Texte proposé –
↓↓↓

Rien que chef de tous les Français libres… Tu parles !
Winston Churchill, qui ne s’est donc pas le moins du monde laissé embarquer par la manoeuvre plutôt grossière de De Gaulle, fait publier, le 28 juin 1940 le communiqué suivant :
"Le Gouvernement de Sa Majesté reconnaît le général De Gaulle comme chef de tous les Français libres, où qu’ils se trouvent, qui se rallient à lui pour la défense de la cause alliée." (Mémoires, I, page 374)
Or, le jour même, à la BBC, l’invité de Churchill n’hésite pas, et déclare :
"L’engagement que vient de prendre le Gouvernement britannique, en reconnaissant dans ma personne le Chef des Français Libres, a une grande importance et une profonde signification." (Discours et messages, Plon 1970, page 10)
Par exemple, ceci, qu’il en déduit avec une désinvolture qui confine à la dernière effronterie :
"Je prends sous mon autorité tous les Français qui demeurent en territoire britannique ou qui viendraient à s’y trouver." (Idem, page 10)
Par conséquent, alors que l’accord se limitait à ceux "qui se rallient à lui pour la défense de la cause alliée" désormais, selon lui, en Grande-Bretagne, tous les Français, quels qu’ils soient, et quelle que soit la raison pour laquelle ils s’y trouvent, sont à lui… et à lui seul… Rien que par sa personne, De Gaulle deviendrait ainsi un véritable Etat dans l'Etat britannique.

↑↑↑

Objet de la tâche – Reproduisez fidèlement le passage du texte sur De Gaulle et Churchill, en commençant par « Par exemple, ceci, qu’il » et en poursuivant jusqu'à « (Idem, page 10) ».

Extraits de données –

↓↓↓

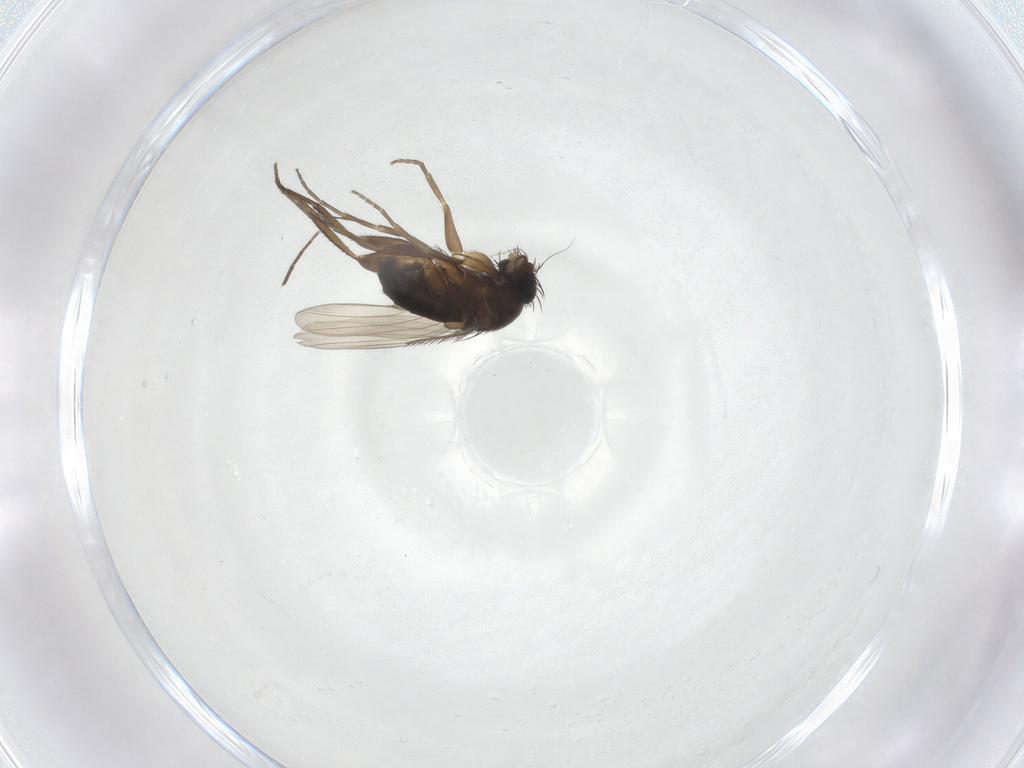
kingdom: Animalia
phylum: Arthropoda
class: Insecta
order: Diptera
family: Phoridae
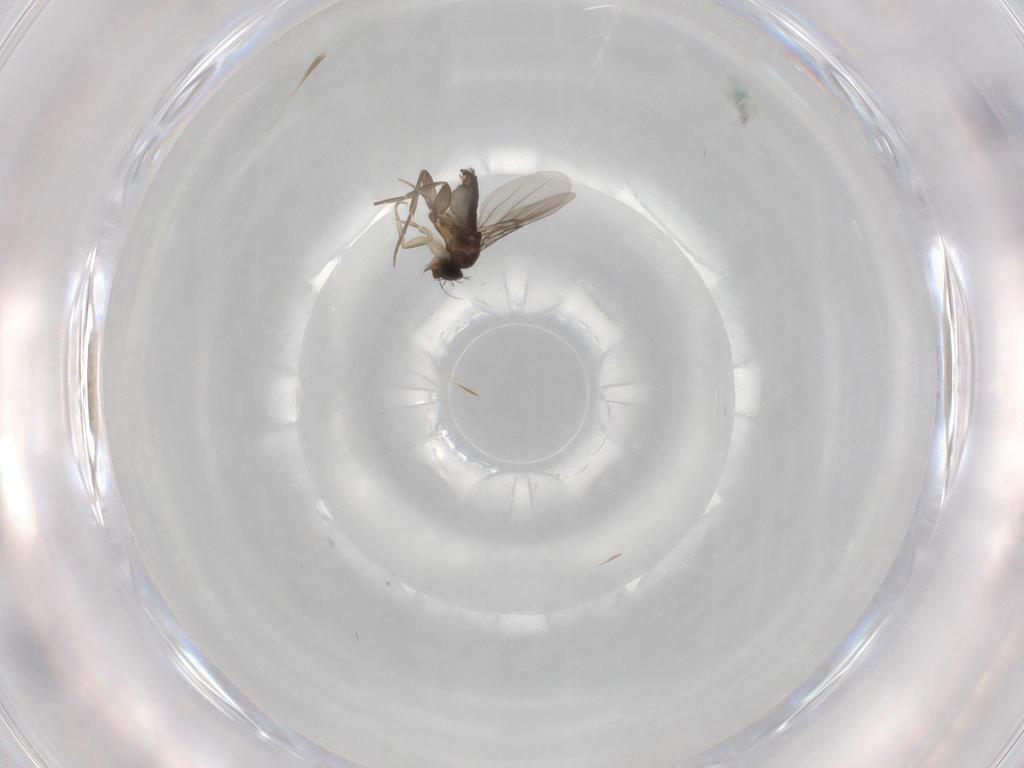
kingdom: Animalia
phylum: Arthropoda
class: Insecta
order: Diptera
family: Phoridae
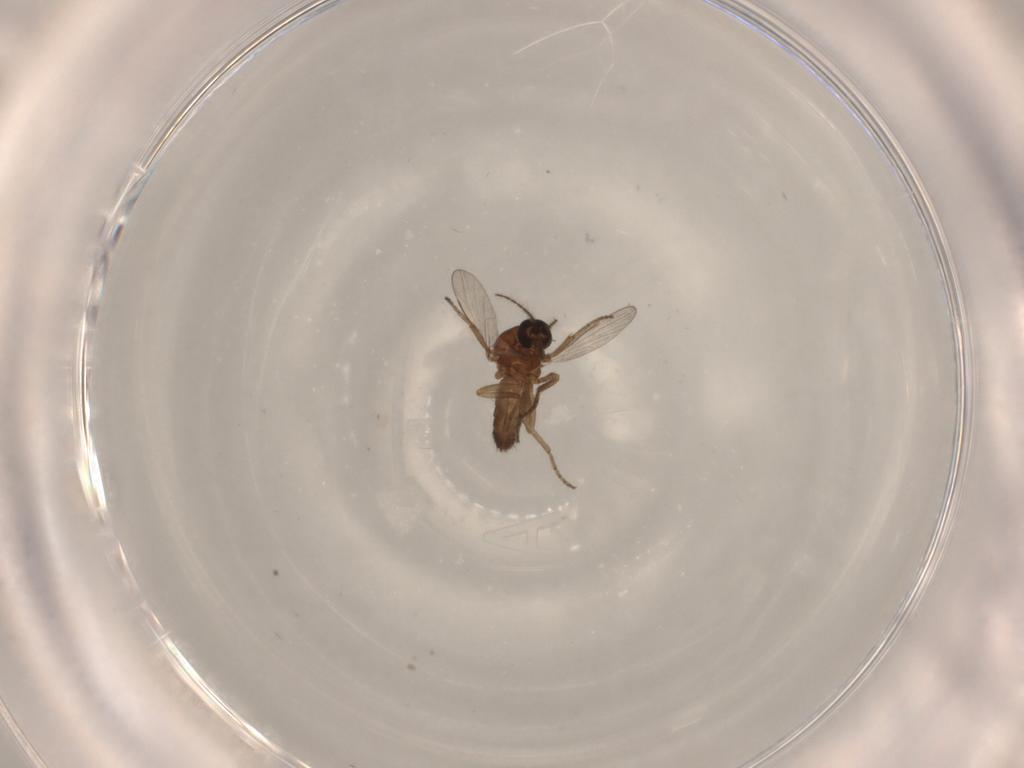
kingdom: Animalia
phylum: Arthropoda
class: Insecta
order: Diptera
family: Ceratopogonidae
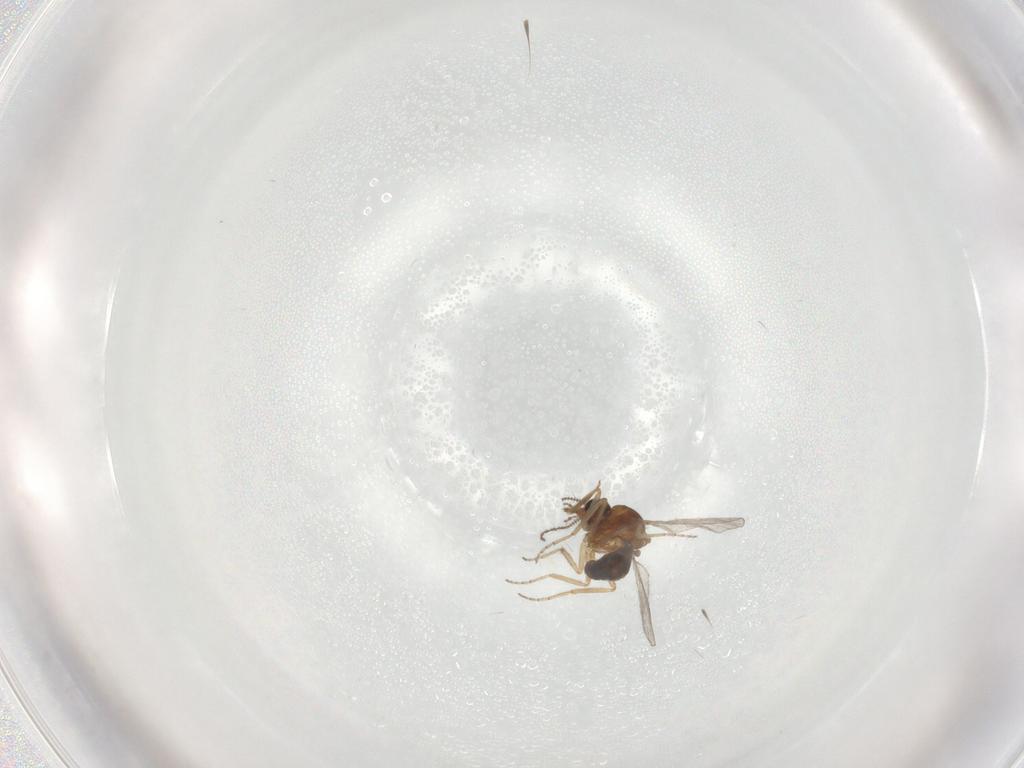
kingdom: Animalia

↑↑↑

Réponse ci-dessous –
Par exemple, ceci, qu’il en déduit avec une désinvolture qui confine à la dernière effronterie :
"Je prends sous mon autorité tous les Français qui demeurent en territoire britannique ou qui viendraient à s’y trouver." (Idem, page 10)